## Required work
Which lines below include "have"? Copy them all.

## Data to examine
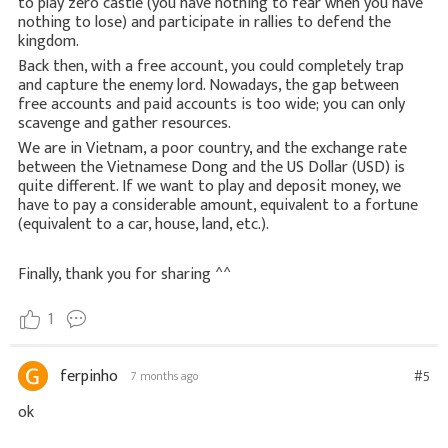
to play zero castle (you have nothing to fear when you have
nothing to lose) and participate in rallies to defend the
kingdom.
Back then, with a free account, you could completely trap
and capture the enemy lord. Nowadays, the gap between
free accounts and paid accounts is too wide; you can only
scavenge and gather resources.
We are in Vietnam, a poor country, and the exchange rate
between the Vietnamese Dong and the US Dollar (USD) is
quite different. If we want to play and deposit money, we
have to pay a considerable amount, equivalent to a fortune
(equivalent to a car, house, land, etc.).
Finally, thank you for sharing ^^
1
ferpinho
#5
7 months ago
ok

==

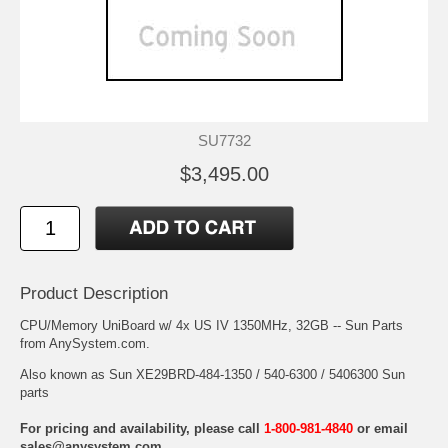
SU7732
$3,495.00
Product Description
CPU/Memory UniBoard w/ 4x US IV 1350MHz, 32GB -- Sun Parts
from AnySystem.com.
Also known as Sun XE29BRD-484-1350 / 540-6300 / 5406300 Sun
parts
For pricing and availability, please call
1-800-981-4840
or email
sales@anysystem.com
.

## Expected answer
to play zero castle (you have nothing to fear when you have
have to pay a considerable amount, equivalent to a fortune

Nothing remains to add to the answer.